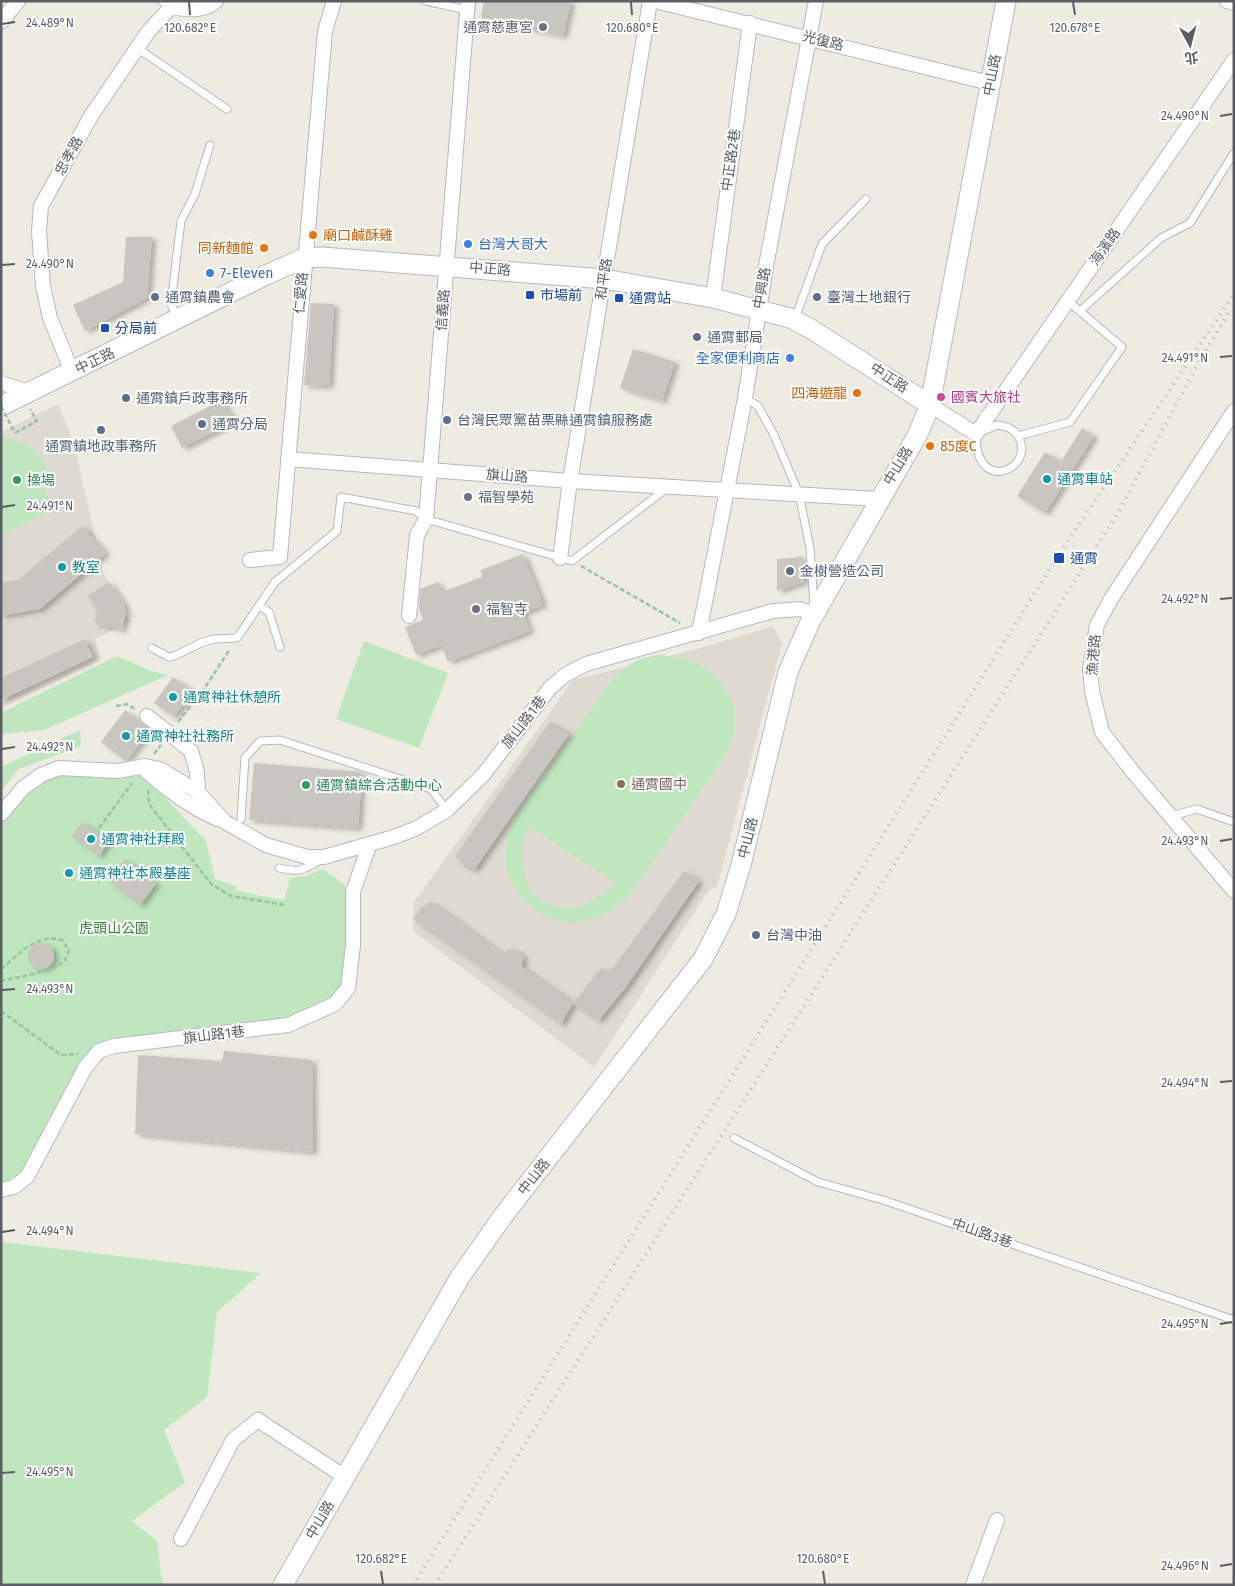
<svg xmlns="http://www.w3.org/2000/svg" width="1235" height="1586" font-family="'Fira Sans','Noto Sans TC',sans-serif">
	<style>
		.education { fill: #dedad1 }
		.green { fill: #bfe6be; fill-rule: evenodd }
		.building { fill: #c9c6bf; filter: url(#shadow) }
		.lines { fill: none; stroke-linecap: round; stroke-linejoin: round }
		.lane-casing { stroke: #b5b9bd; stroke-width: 9 }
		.street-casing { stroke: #b5b9bd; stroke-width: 16 }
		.secondary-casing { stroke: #b6babf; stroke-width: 21 }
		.path { stroke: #96c5a1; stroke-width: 2.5; stroke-dasharray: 5 2.5; stroke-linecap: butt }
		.lane { stroke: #fff; stroke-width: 7 }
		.street { stroke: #fff; stroke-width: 14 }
		.secondary { stroke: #fff; stroke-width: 19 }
		.rail { stroke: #b4b5b5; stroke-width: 4; stroke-dasharray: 1 6; stroke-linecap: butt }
		.path-bridge { stroke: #96c5a1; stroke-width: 2.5; stroke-dasharray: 5 2.5; stroke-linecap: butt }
		.ticks { fill: none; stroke: #5b5f64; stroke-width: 2 }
		.worship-dot { fill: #6b7280; stroke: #fff; stroke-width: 2 }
		.food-dot { fill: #e8710a; stroke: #fff; stroke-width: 2 }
		.shop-dot { fill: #3f7fe0; stroke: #fff; stroke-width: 2 }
		.transit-dot { fill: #1a4fb4; stroke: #fff; stroke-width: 2 }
		.service-dot { fill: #5c6f8a; stroke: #fff; stroke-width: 2 }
		.hotel-dot { fill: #d1479c; stroke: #fff; stroke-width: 2 }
		.culture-dot { fill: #0f9aa8; stroke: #fff; stroke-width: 2 }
		.leisure-dot { fill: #2e9e5b; stroke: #fff; stroke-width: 2 }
		.education-dot { fill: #8d6e63; stroke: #fff; stroke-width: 2 }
		.labels { text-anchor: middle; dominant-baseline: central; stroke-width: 4; stroke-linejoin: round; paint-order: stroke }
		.worship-label { font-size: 14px; fill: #5b616d; stroke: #fff; text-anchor: start }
		.street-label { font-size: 14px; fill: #5b5f64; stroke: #fff }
		.food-label { font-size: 14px; fill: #c56008; stroke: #fff; text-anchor: start }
		.shop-label { font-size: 14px; fill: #366cbe; stroke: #fff; text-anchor: start }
		.transit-label { font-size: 14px; fill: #164399; stroke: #fff; text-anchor: start }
		.service-label { font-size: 14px; fill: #4e5e75; stroke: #fff; text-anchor: start }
		.hotel-label { font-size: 14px; fill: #b23c85; stroke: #fff; text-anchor: start }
		.culture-label { font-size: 14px; fill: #0d838f; stroke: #fff; text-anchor: start }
		.leisure-label { font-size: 14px; fill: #27864d; stroke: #fff; text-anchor: start }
		.education-label { font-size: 14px; fill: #785e54; stroke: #fff; text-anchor: start }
		.park-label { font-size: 14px; fill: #328333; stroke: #fff }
		.ticks-label { font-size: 12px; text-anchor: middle; fill: #5b5f64; stroke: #fff; stroke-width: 4; stroke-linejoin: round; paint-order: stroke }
	</style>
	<defs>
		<filter id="shadow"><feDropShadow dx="4.5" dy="2.5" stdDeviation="2.5" flood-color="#0004"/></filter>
	</defs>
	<rect width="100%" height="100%" fill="#eeebe2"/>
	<g class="education">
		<path d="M58 404 74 444 103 572 130 622 95 639 101 660 1 708V432Z"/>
		<path d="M773 626 782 643 717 887 709 890 594 1067 413 931 414 902 573 680 708 646Z"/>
	</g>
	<g class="green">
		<path d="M1 438C31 437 61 468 43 497L48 495 55 509 1 535Z"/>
		<path d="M364 641 448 673 419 748 336 719Z"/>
		<path d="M660 655C669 656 679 657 687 659 712 667 735 693 735 720 735 734 729 746 724 757L629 896C614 910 599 919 578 921 541 927 504 891 505 854 506 842 509 831 513 820L612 680C627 664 639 657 660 655ZM530 828H531L616 883C604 895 579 912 561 908 552 906 540 901 533 894 526 886 519 856 522 845 523 839 528 833 530 828Z"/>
		<path d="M117 656 151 671 168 675 44 730 1 734V713Z"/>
		<path d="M80 730 81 746 19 769 1 791V767Z"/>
		<path d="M147 770 154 786 206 841 215 879 236 886V891L284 900 290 878 306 876 323 869 345 885 347 970 343 986 336 995 322 1004 274 1023 106 1041 88 1053 29 1161 17 1175 1 1184V824L22 796 43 782 63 774 122 777Z"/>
		<path d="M1 1242 261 1273 217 1312 207 1397 164 1430 185 1482 132 1521 157 1541 161 1576 165 1585H1Z"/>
	</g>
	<g class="building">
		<path d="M484 1H571L563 36 481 18Z"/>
		<path d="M126 237H152L147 298 85 331 73 305 123 282Z"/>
		<path d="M311 303 334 304 329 386 304 385Z"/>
		<path d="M633 349 675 362 662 401 620 388Z"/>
		<path d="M222 400 234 422 182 448 171 426Z"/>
		<path d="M1082 428 1094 436 1045 513 1017 496 1045 452 1061 462Z"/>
		<path d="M82 526 106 553 40 609 1 616V583L18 580Z"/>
		<path d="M523 554 543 605 523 613 530 631 448 662 442 645 416 655 405 627 423 620 419 608 420 589 438 582 442 592 482 577 481 570Z"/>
		<path d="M803 557 804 582 777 591V559Z"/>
		<path d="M109 582 124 603 126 613 122 630 94 623 97 615 95 605 87 596Z"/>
		<path d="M85 639 93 657 1 700V678Z"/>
		<path d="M173 677 192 691 174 717 154 703Z"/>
		<path d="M125 710 151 730 126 761 101 742Z"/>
		<path d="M550 722 569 734 474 870 467 866 466 868 455 856Z"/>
		<path d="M254 763 362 772 358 828 249 820Z"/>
		<path d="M82 822 109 841 99 856 72 836Z"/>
		<path d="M125 859 156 884 140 905 108 880Z"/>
		<path d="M684 871 699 881 626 987 598 1021 573 1003 601 968 610 972Z"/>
		<path d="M430 901 502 954 509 949 518 951 524 958 521 966 573 1003 561 1024 413 919 423 906 425 907Z"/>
		<circle cx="41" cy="956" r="13"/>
		<path d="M224 1051 312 1060 313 1152 135 1134 138 1055 222 1061Z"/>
	</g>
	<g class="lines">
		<defs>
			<g id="lane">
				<path d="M161 1 171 7"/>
				<path d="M426 1 467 10"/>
				<path d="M137 48 227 109"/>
				<path d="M1080 311 1161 238 1190 223 1234 153"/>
				<path d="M177 318 171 304 181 221 195 194 210 145"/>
				<path d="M795 319 822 244 866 199"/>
				<path d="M745 398 758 406 774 435 799 494 810 548 814 604"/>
				<path d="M997 425C1007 426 1015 429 1019 438 1035 469 975 496 976 434Z"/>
				<path d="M1018 436 1070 422 1122 347 1068 301"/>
				<path d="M260 606 269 612 280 647"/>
				<path d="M152 648 169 657 174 656 203 642 214 639 237 638 275 582 337 531 341 497 416 511 426 519 572 561 667 488"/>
				<path d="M1171 816 1197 809 1234 822"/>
				<path d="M241 819 245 758 260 741 280 740 431 789 447 810"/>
				<path d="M279 868C299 873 304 870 322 859"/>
				<path d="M734 1138 818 1182 883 1200 1234 1320"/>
			</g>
			<g id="street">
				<path d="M655 1 990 83"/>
				<path d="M1227 1 1234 3"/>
				<path d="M1 22 18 1"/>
				<path d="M713 298 750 23"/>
				<path d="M72 372 50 318 43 286 39 231 41 206 91 116 148 32 171 7C187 10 204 12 216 1"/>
				<path d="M1 383 29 392"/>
				<path d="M930 405 976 434 1234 60"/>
				<path d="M1234 411 1111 599 1097 625 1090 669 1092 691 1102 732 1133 772 1234 891"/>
				<path d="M288 459 570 481 879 499"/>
				<path d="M560 558 570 481 650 1"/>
				<path d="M250 560 280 557 325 31 334 1"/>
				<path d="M409 616 417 535 426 519 468 1"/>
				<path d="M699 633 745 398 766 266 816 1"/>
				<path d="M147 716 191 751 197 772 198 792"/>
				<path d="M145 766 146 771C167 790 191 807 217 819"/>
				<path d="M1 814 23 788 41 775 59 768 118 771 145 766 160 769 198 792 225 822 266 845 307 857H324L394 837 417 828 447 810 483 775 550 688 565 675 586 664 773 611 800 609 814 614"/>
				<path d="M1 1190 14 1187 27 1177 85 1068 99 1051 114 1046 288 1025 335 1004 348 988 353 945V892L369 846"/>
				<path d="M181 1539 233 1440 258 1420 345 1477"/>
				<path d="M973 1585 997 1520"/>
			</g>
			<g id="secondary">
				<path d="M1 406 264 276 304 258 322 257 604 279 713 298 790 318 811 329 930 405"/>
				<path d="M283 1585 460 1277 503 1216 703 959 726 914 741 865 788 672 811 620 918 434 930 405 1006 1"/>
			</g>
		</defs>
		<use href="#lane" class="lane-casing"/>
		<use href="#street" class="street-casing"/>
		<use href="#secondary" class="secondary-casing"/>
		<g class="path">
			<path d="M15 433 37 421 30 409"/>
			<path d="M581 566 680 623"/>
			<path d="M116 706 127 704 135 709"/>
			<path d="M178 722 206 686 230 649"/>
			<path d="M154 754 161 745"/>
			<path d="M148 790 149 804 211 884 231 896 286 905"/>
			<path d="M99 828 132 783"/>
			<path d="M1 969C19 954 37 933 62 940L69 950C68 953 66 959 64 961 55 972 16 977 1 981"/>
			<path d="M1 1011 61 1055 78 1054"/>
		</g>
		<use href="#lane" class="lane"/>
		<use href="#street" class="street"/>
		<use href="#secondary" class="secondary"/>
		<g class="rail">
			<path d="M413 1585 1056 559 1234 294"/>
			<path d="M435 1585 1118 513 1199 362 1231 309"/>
		</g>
		<path class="path-bridge" d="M1 406 15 433"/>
	</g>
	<path class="ticks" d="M189 2 190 15M631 2 632 15M1073 2 1075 15M2 24 15 22M1220 116 1232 114M2 265 15 264M1220 357 1232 356M2 507 15 505M1220 599 1232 598M2 749 15 747M1220 841 1232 839M2 990 15 989M1220 1082 1232 1081M2 1232 15 1230M1220 1324 1232 1322M2 1473 15 1472M1220 1566 1232 1564M381 1571 383 1584M823 1571 825 1584"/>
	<g class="worship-dot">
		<circle cx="543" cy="27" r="5"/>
		<circle cx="468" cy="497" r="5"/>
		<circle cx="476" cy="609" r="5"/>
	</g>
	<g class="food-dot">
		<circle cx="313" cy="235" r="5"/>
		<circle cx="264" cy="248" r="5"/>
		<circle cx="857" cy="393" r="5"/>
		<circle cx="930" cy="446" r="5"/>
	</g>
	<g class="shop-dot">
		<circle cx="468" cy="244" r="5"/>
		<circle cx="210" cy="273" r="5"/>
		<circle cx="790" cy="358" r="5"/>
	</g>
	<g class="transit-dot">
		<rect x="525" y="290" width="10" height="10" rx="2.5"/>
		<rect x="614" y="293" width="10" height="10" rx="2.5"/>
		<rect x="100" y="323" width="10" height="10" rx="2.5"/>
		<rect x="1053" y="552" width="12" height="12" rx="2.5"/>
	</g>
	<g class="service-dot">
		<circle cx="155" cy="297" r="5"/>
		<circle cx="817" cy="297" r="5"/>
		<circle cx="697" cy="337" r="5"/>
		<circle cx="126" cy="398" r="5"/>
		<circle cx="447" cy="420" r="5"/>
		<circle cx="202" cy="424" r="5"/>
		<circle cx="101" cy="430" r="5"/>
		<circle cx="790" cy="571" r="5"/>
		<circle cx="756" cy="935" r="5"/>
	</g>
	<circle class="hotel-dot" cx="941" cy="397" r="5"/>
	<g class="culture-dot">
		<circle cx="1047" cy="479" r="5"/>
		<circle cx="62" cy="567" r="5"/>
		<circle cx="173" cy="697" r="5"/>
		<circle cx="126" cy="736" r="5"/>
		<circle cx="91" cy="839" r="5"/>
		<circle cx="69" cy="873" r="5"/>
	</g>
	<g class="leisure-dot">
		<circle cx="17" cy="480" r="5"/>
		<circle cx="306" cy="785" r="5"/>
	</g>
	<circle class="education-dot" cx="621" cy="784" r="5"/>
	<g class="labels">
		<g class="worship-label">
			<text x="533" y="27" text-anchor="end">通霄慈惠宮</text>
			<text x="478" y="497">福智學苑</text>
			<text x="486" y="609">福智寺</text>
		</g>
		<g class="street-label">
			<text transform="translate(823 41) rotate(14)">光復路</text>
			<text transform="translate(992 75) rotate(-79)">中山路</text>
			<text transform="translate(69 156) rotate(-61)">忠孝路</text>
			<text transform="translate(731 160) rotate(-82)">中正路2巷</text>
			<text transform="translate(1105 247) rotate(-55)">海濱路</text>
			<text transform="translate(490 269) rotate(5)">中正路</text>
			<text transform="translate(604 279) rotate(-81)">和平路</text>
			<text transform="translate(762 288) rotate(-80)">中興路</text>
			<text transform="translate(301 293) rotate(-85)">仁愛路</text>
			<text transform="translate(443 310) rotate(-85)">信義路</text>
			<text transform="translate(95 361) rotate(-26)">中正路</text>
			<text transform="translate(889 378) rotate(33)">中正路</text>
			<text transform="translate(898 466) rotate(-59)">中山路</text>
			<text transform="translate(507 476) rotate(4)">旗山路</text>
			<text transform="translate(1094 655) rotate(-85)">漁港路</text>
			<text transform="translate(524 722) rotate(-52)">旗山路1巷</text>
			<text transform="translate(748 838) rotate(-76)">中山路</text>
			<text transform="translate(214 1035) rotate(-7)">旗山路1巷</text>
			<text transform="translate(534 1177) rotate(-52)">中山路</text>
			<text transform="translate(982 1233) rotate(19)">中山路3巷</text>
			<text transform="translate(320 1520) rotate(-60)">中山路</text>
		</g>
		<g class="food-label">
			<text x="323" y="235">廟口鹹酥雞</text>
			<text x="254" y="248" text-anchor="end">同新麵館</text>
			<text x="847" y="393" text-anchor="end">四海遊龍</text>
			<text x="940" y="446">85度C</text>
		</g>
		<g class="shop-label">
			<text x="478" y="244">台灣大哥大</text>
			<text x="220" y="273">7-Eleven</text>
			<text x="780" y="358" text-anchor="end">全家便利商店</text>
		</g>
		<g class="transit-label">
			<text x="540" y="295">市場前</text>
			<text x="629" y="298">通霄站</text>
			<text x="115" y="328">分局前</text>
			<text x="1070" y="558">通霄</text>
		</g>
		<g class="service-label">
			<text x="165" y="297">通霄鎮農會</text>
			<text x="827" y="297">臺灣土地銀行</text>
			<text x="707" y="337">通霄郵局</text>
			<text x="136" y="398">通霄鎮戶政事務所</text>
			<text x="457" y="420">台灣民眾黨苗栗縣通霄鎮服務處</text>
			<text x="212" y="424">通霄分局</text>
			<text x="101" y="446" text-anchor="middle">通霄鎮地政事務所</text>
			<text x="800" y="571">金樹營造公司</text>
			<text x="766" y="935">台灣中油</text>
		</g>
		<g class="hotel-label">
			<text x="951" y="397">國賓大旅社</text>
		</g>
		<g class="culture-label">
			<text x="1057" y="479">通霄車站</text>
			<text x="72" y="567">教室</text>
			<text x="183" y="697">通霄神社休憩所</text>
			<text x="136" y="736">通霄神社社務所</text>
			<text x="101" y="839">通霄神社拜殿</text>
			<text x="79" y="873">通霄神社本殿基座</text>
		</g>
		<g class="leisure-label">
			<text x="27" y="480">操場</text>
			<text x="316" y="785">通霄鎮綜合活動中心</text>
		</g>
		<g class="education-label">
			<text x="631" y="784">通霄國中</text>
		</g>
		<g class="park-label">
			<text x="114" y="928">虎頭山公園</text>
		</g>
	</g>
	<g class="ticks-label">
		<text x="50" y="27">24.489°N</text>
		<text x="1075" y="32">120.678°E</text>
		<text x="190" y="32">120.682°E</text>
		<text x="632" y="32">120.680°E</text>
		<text x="1185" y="120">24.490°N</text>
		<text x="50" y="268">24.490°N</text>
		<text x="1185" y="362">24.491°N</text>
		<text x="50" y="510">24.491°N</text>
		<text x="1185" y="603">24.492°N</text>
		<text x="50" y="751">24.492°N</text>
		<text x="1185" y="845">24.493°N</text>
		<text x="50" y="993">24.493°N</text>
		<text x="1185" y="1087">24.494°N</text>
		<text x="50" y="1235">24.494°N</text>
		<text x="1185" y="1328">24.495°N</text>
		<text x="50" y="1476">24.495°N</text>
		<text x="381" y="1563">120.682°E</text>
		<text x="823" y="1563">120.680°E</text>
		<text x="1185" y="1570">24.496°N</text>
	</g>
	<rect width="1235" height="1586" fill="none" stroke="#5b5f64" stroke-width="5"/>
	<g transform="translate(1190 45) rotate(173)" stroke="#ffffff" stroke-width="4" paint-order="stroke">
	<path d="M0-4L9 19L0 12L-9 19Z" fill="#5b5f64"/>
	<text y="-8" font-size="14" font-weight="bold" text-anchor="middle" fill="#5b5f64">北</text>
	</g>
</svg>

********************

» **DIRECTIONS**: Retype the records above, but only those lines that fall between the line containing "#b5b9bd; stroke-width: 16" and the line containing "middle; dominant-baseline: central;", with both of those lines included, exactly as written.

» **TASK RESULT**:
		.street-casing { stroke: #b5b9bd; stroke-width: 16 }
		.secondary-casing { stroke: #b6babf; stroke-width: 21 }
		.path { stroke: #96c5a1; stroke-width: 2.5; stroke-dasharray: 5 2.5; stroke-linecap: butt }
		.lane { stroke: #fff; stroke-width: 7 }
		.street { stroke: #fff; stroke-width: 14 }
		.secondary { stroke: #fff; stroke-width: 19 }
		.rail { stroke: #b4b5b5; stroke-width: 4; stroke-dasharray: 1 6; stroke-linecap: butt }
		.path-bridge { stroke: #96c5a1; stroke-width: 2.5; stroke-dasharray: 5 2.5; stroke-linecap: butt }
		.ticks { fill: none; stroke: #5b5f64; stroke-width: 2 }
		.worship-dot { fill: #6b7280; stroke: #fff; stroke-width: 2 }
		.food-dot { fill: #e8710a; stroke: #fff; stroke-width: 2 }
		.shop-dot { fill: #3f7fe0; stroke: #fff; stroke-width: 2 }
		.transit-dot { fill: #1a4fb4; stroke: #fff; stroke-width: 2 }
		.service-dot { fill: #5c6f8a; stroke: #fff; stroke-width: 2 }
		.hotel-dot { fill: #d1479c; stroke: #fff; stroke-width: 2 }
		.culture-dot { fill: #0f9aa8; stroke: #fff; stroke-width: 2 }
		.leisure-dot { fill: #2e9e5b; stroke: #fff; stroke-width: 2 }
		.education-dot { fill: #8d6e63; stroke: #fff; stroke-width: 2 }
		.labels { text-anchor: middle; dominant-baseline: central; stroke-width: 4; stroke-linejoin: round; paint-order: stroke }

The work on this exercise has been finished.